Куртка грюкает о стол. Вспоминаю, что во внутреннем кармане лежит «марго».
Забираю себе ее под явно сожалеющим взглядом Степана.
– Мне без оружия тоже нельзя. Мало ли что. Ружья еще не забудьте. Там патроны и всякая прочая полезность. И моему отцу оружие дайте.
– Понимаю, – кивает Степан.
– У меня есть, – отзывается отец и кивает головой – вижу в углу еще одну «мосинку» совершенно жуткого вида. Из бревна топором ложе с прикладом рублено, ствол коричневый от ржавчины. Та самая, которую ударами полена по шомполу перезаряжать.
– Степан, настаиваю, чтобы одно из ружей пошло отцу. Сами понимаете, у меня должен быть стимул сюда мотаться.
Степан кивает еще раз и улыбается. Странно на мрачной физиономии видеть хорошую улыбку. Перекладываю новонабранные стволы в мешки от ружей.
– Ладно. Посидим минутку молча – и пора.
Молчим. Сидим. Пусть домовой наставления даст.
Как всегда, нетерпеливый отец первым говорит:
– Пора.
Пора, так пора.
Проводы получаются неожиданно многолюдными и даже не лишенными некоторой торжественности.
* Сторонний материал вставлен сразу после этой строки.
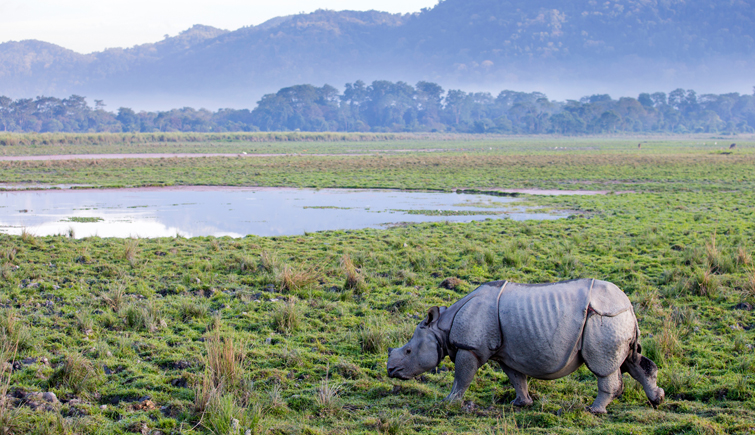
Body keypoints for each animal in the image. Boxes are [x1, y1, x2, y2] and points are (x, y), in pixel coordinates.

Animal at [386, 280, 664, 416]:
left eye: (408, 352)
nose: (390, 370)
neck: (442, 327)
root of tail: (628, 304)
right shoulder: (506, 354)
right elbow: (516, 378)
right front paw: (521, 404)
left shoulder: (470, 348)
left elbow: (462, 377)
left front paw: (449, 402)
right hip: (616, 319)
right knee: (632, 361)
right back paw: (657, 399)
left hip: (603, 318)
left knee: (604, 367)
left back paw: (594, 410)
Полагаю, что со стороны это напоминает картину «Ляпидевский нашел лагерь Шмидта». Или как там оно на самом деле было, помню только дурацкую песенку:
Капитан Воронин
Судно проворонил,
А Шмидт сидит на льдине,
Как кукла на перине.
Ну неважно. Понабежало на наш отлет посмотреть не меньше полусотни человек всех возрастов и полов, как, помнится, описала чьи-то проводы одна восторженная журналистка. Густо публики набралось в глухоманную деревушку. Откуда, интересно? До трассы тут неблизко даже по прямой, а по дороге проселочной – и совсем бибини немеряные выходят. Мои потому и поехали рано, что всю весну, как таять начинает, не проехать тут кроме как на тракторе.
Коля еще суетится около самолетика своего, какие-то канистры стоят… Видно, дозаправкой разжился. Я еще вываливаю остающимся содержимое своей сумки с медикаментами: здесь оно может пригодиться больше, а я уж как-нибудь разживусь.
Обнимаюсь с родителями, жму руки всяким разным людям – и пора. С нами отряжают невысокого парня лет тридцати, вроде бы у него какие-то контакты есть в Кронштадте. Помочь надеется своему анклаву. Семью тут оставил, так что, надо думать, вернется.
Взлетает Коля так же элегантно, поле проваливается вниз, машущие руками человечки уменьшаются стремительно. Элегантный кружок над полем, качание крыльями – и нос самолетика разворачивается на базу.
Тихонько постанывает поляк сзади. Честно признаться, не уверен я, что мы его довезем, о чем до отлета предупредил и Колю, и нового пассажира. Пассажир только хмыкнул, дескать, и не такое видал, и предложил оставить поляка здесь же на поле. Может, оно и правильнее было бы, чем везти, но нам вколачивали долго и усердно, что за жизнь пациента надо бороться до конца, пока такая возможность есть. Причем делали это разными способами.